_Assigned task_
Check each line of the entries below for the word "masjid", and copy out the ones that have it.

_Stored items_

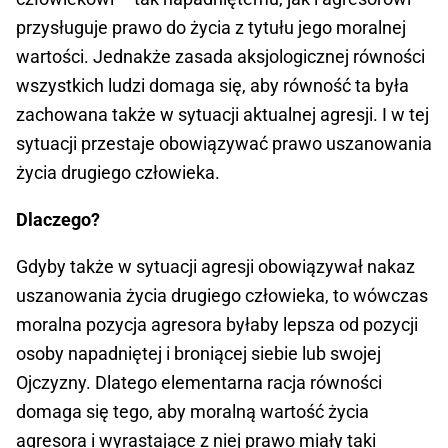
przysługuje prawo do życia z tytułu jego moralnej
wartości. Jednakże zasada aksjologicznej równości
wszystkich ludzi domaga się, aby równość ta była
zachowana także w sytuacji aktualnej agresji. I w tej
sytuacji przestaje obowiązywać prawo uszanowania
życia drugiego człowieka.
Dlaczego?
Gdyby także w sytuacji agresji obowiązywał nakaz
uszanowania życia drugiego człowieka, to wówczas
moralna pozycja agresora byłaby lepsza od pozycji
osoby napadniętej i broniącej siebie lub swojej
Ojczyzny. Dlatego elementarna racja równości
domaga się tego, aby moralną wartość życia
agresora i wyrastające z niej prawo miały taki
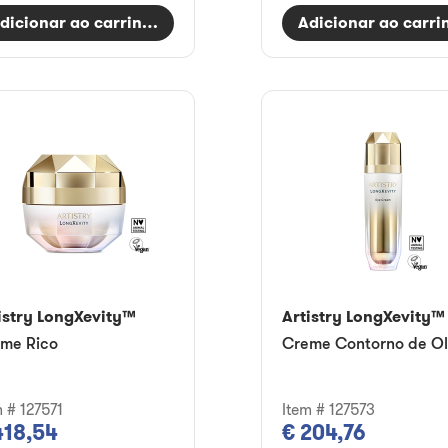
dicionar ao carrinho
Adicionar ao carri
istry LongXevity™
Artistry LongXevity™
me Rico
Creme Contorno de O
m # 127571
Item # 127573
418,54
€ 204,76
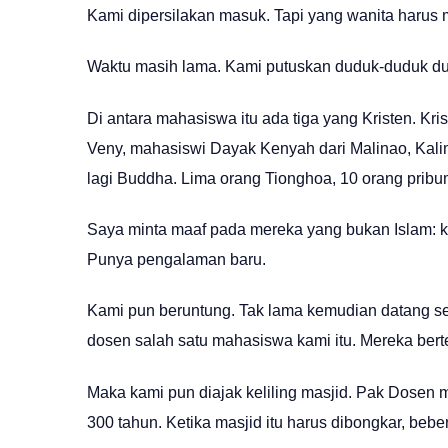
Kami dipersilakan masuk. Tapi yang wanita harus m
Waktu masih lama. Kami putuskan duduk-duduk dulu
Di antara mahasiswa itu ada tiga yang Kristen. K
Veny, mahasiswi Dayak Kenyah dari Malinao, Kalim
lagi Buddha. Lima orang Tionghoa, 10 orang pribu
Saya minta maaf pada mereka yang bukan Islam: kok 
Punya pengalaman baru.
Kami pun beruntung. Tak lama kemudian datang se
dosen salah satu mahasiswa kami itu. Mereka bert
Maka kami pun diajak keliling masjid. Pak Dosen 
300 tahun. Ketika masjid itu harus dibongkar, beb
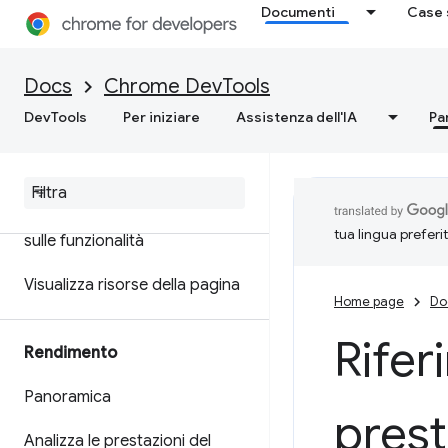
Documenti
Case 
WebAssembly C/C++
Docs
Chrome DevTools
Rete
DevTools
Per iniziare
Assistenza dell'IA
Pa
Panoramica
Controlla l'attività di rete
Informazioni di riferimento
tua lingua preferi
sulle funzionalità
Visualizza risorse della pagina
Home page
Do
Rifer
Rendimento
Panoramica
prest
Analizza le prestazioni del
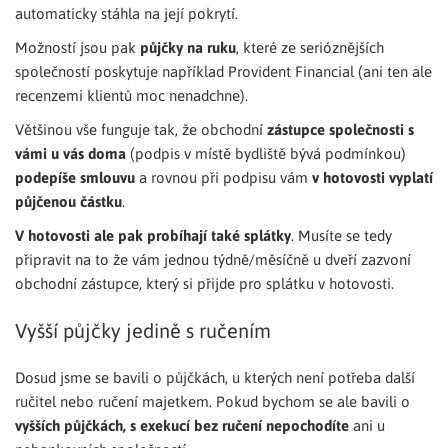
automaticky stáhla na její pokrytí.
Možností jsou pak
půjčky na ruku
, které ze serióznějších
společností poskytuje například Provident Financial (ani ten ale
recenzemi klientů moc nenadchne).
Většinou vše funguje tak, že obchodní
zástupce společnosti s
vámi u vás doma
(podpis v místě bydliště bývá podmínkou)
podepíše smlouvu
a rovnou při podpisu vám
v hotovosti vyplatí
půjčenou částku
.
V hotovosti ale pak probíhají také splátky
. Musíte se tedy
připravit na to že vám jednou týdně/měsíčně u dveří zazvoní
obchodní zástupce, který si přijde pro splátku v hotovosti.
Vyšší půjčky jedině s ručením
Dosud jsme se bavili o půjčkách, u kterých není potřeba další
ručitel nebo ručení majetkem. Pokud bychom se ale bavili o
vyšších půjčkách, s exekucí bez ručení nepochodíte
ani u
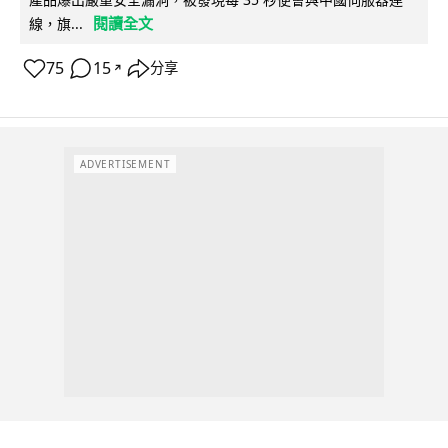
閱讀全文
線，旗...
75
15
分享
↗
ADVERTISEMENT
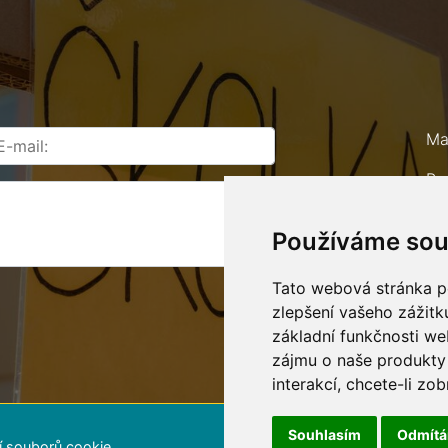
Ma
Ro
67
Používáme sou
Te
E-
Tato webová stránka po
zlepšení vašeho zážitku
základní funkčnosti w
zájmu o naše produkty 
interakcí
,
chcete-li zob
Souhlasím
Odmít
í souborů cookie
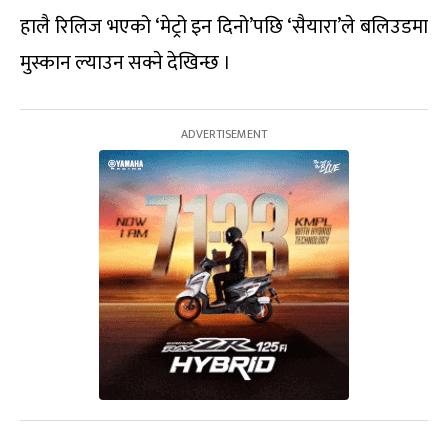
हालै रिलिज भएको ‘मेट्रो इन दिनो’पछि ‘सैयारा’ले बलिउडमा
मुस्कान ल्याउन सक्ने देखिन्छ ।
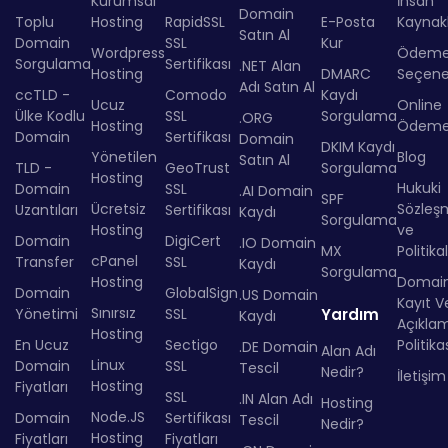
Kurumsal
İnsan
Domain
Toplu
Hosting
RapidSSL
E-Posta
Kaynakl
Satın Al
Domain
SSL
Kur
Wordpress
Ödem
Sorgulama
Sertifikası
.NET Alan
Hosting
DMARC
Seçenek
Adı Satın Al
ccTLD -
Comodo
Kaydı
Ucuz
Online
Ülke Kodlu
SSL
Sorgulama
.ORG
Hosting
Ödem
Domain
Sertifikası
Domain
DKIM Kaydı
Yönetilen
Blog
Satın Al
TLD -
GeoTrust
Sorgulama
Hosting
Hukuki
Domain
SSL
.AI Domain
SPF
Ücretsiz
Sözleş
Uzantıları
Sertifikası
Kaydı
Sorgulama
Hosting
ve
Domain
DigiCert
.IO Domain
MX
Politika
cPanel
Transfer
SSL
Kaydı
Sorgulama
Hosting
Domai
Domain
GlobalSign
.US Domain
Kayıt Ve
Sınırsız
Yönetimi
SSL
Yardım
Kaydı
Açıkla
Hosting
En Ucuz
Sectigo
Politika
.DE Domain
Alan Adı
Linux
Domain
SSL
Tescil
Nedir?
İletişim
Hosting
Fiyatları
SSL
.IN Alan Adı
Hosting
Node.JS
Domain
Sertifikası
Tescil
Nedir?
Hosting
Fiyatları
Fiyatları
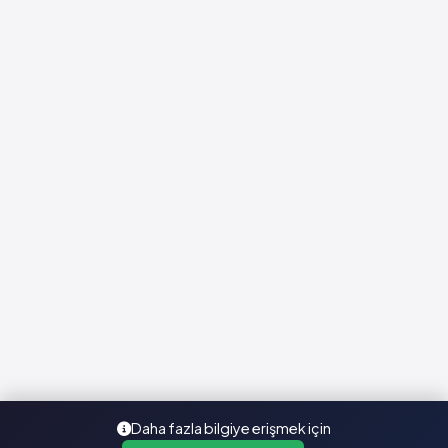
Daha fazla bilgiye erişmek için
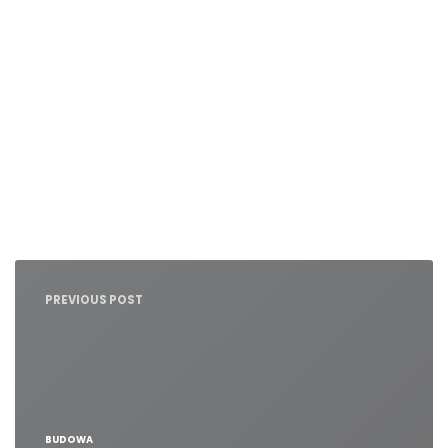
Nawigacja
wpisu
PREVIOUS POST
BUDOWA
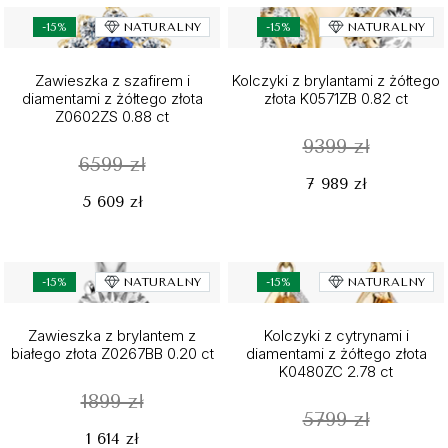
-15%
NATURALNY
-15%
NATURALNY
Zawieszka z szafirem i
Kolczyki z brylantami z żółtego
diamentami z żółtego złota
złota K0571ZB 0.82 ct
Z0602ZS 0.88 ct
9399 zł
6599 zł
7 989 zł
5 609 zł
-15%
NATURALNY
-15%
NATURALNY
Zawieszka z brylantem z
Kolczyki z cytrynami i
białego złota Z0267BB 0.20 ct
diamentami z żółtego złota
K0480ZC 2.78 ct
1899 zł
5799 zł
1 614 zł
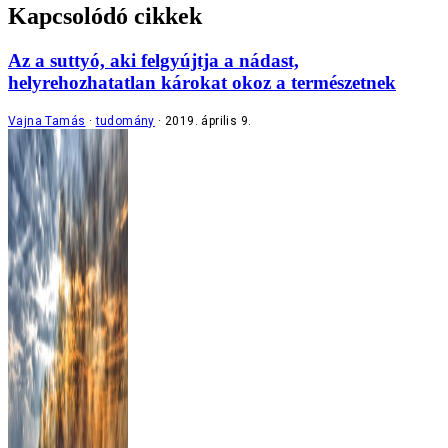
Kapcsolódó cikkek
Az a suttyó, aki felgyújtja a nádast,
helyrehozhatatlan károkat okoz a természetnek
Vajna Tamás
tudomány
2019. április 9.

_Expected output_
Maka kami pun diajak keliling masjid. Pak Dosen 
300 tahun. Ketika masjid itu harus dibongkar, beb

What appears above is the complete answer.